Please filter the data down to the lines that include the word "công" and copy them.
━━━━━━━━━━━━━━━━━━━━━━━━━━━━━━
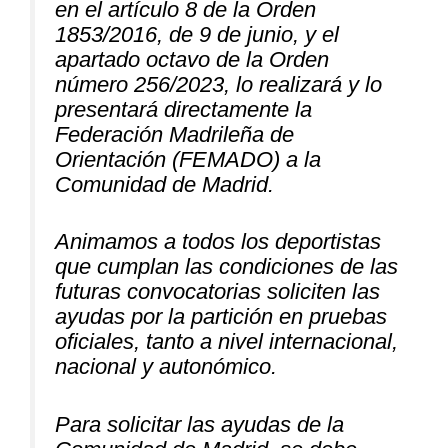
en el artículo 8 de la Orden
1853/2016, de 9 de junio, y el
apartado octavo de la Orden
número 256/2023, lo realizará y lo
presentará directamente la
Federación Madrileña de
Orientación (FEMADO) a la
Comunidad de Madrid.
Animamos a todos los deportistas
que cumplan las condiciones de las
futuras convocatorias soliciten las
ayudas por la partición en pruebas
oficiales, tanto a nivel internacional,
nacional y autonómico.
Para solicitar las ayudas de la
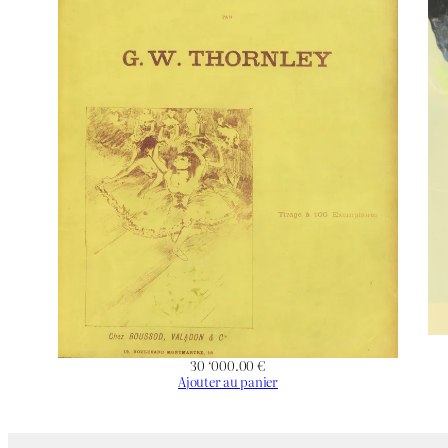
Non appli
Éditeur
Non appli
Imprimeur
Noir & Bl
Chromie
Paysage
Orientation
Arbre
,
Bor
Thématique
30 ‘000.00
€
Ajouter au panier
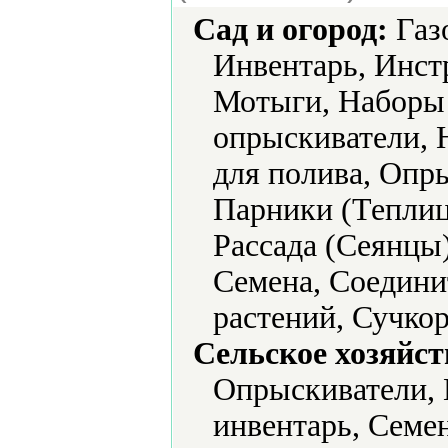
Сад и огород:
Газ
Инвентарь, Инст
Мотыги, Наборы 
опрыскиватели, 
для полива, Опр
Парники (Теплиц
Рассада (Сеянцы
Семена, Соедини
растений, Сучко
Сельское хозяйст
Опрыскиватели, 
инвентарь, Семе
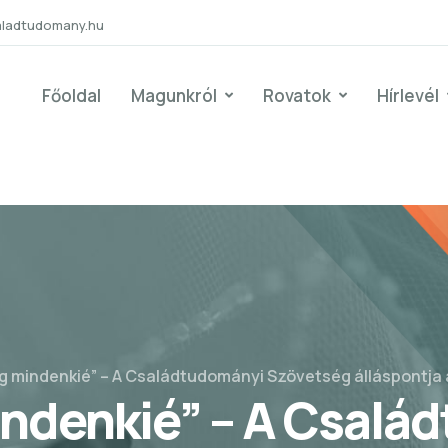
aladtudomany.hu
Főoldal
Magunkról
Rovatok
Hírlevél
 mindenkié” – A Családtudományi Szövetség álláspontja
ndenkié” – A Csalá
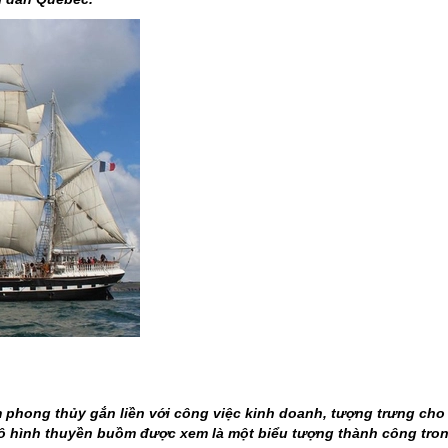
 phong thủy gắn liền với công việc kinh doanh, tượng trưng cho
 mô hình thuyền buồm được xem là một biểu tượng thành công tro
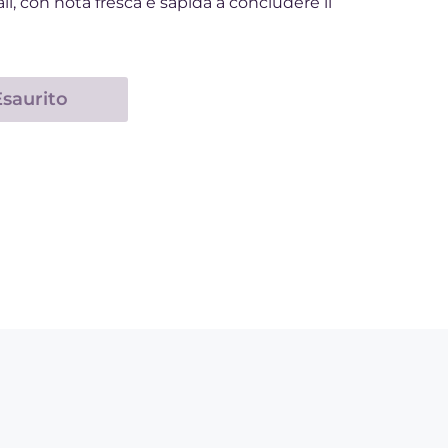
ali, con nota fresca e sapida a concludere il
Esaurito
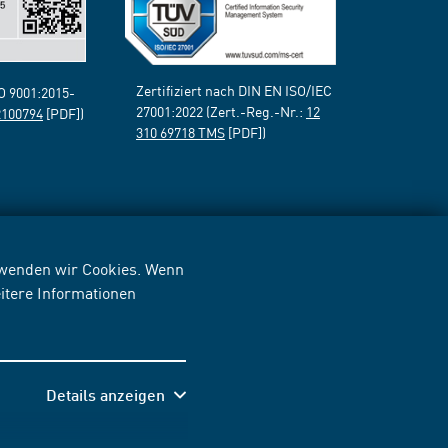
Zertifiziert nach DIN EN ISO/IEC
SO 9001:2015-
27001:2022 (Zert.-Reg.-Nr.:
12
2100794
[PDF])
310 69718 TMS
[PDF])
erwenden wir Cookies. Wenn
itere Informationen
Details anzeigen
━━━━━━━━━━━━━━━━━━━━━━━━━━━━━━
Written response »
 phong thủy gắn liền với công việc kinh doanh, tượng trưng cho
 mô hình thuyền buồm được xem là một biểu tượng thành công tro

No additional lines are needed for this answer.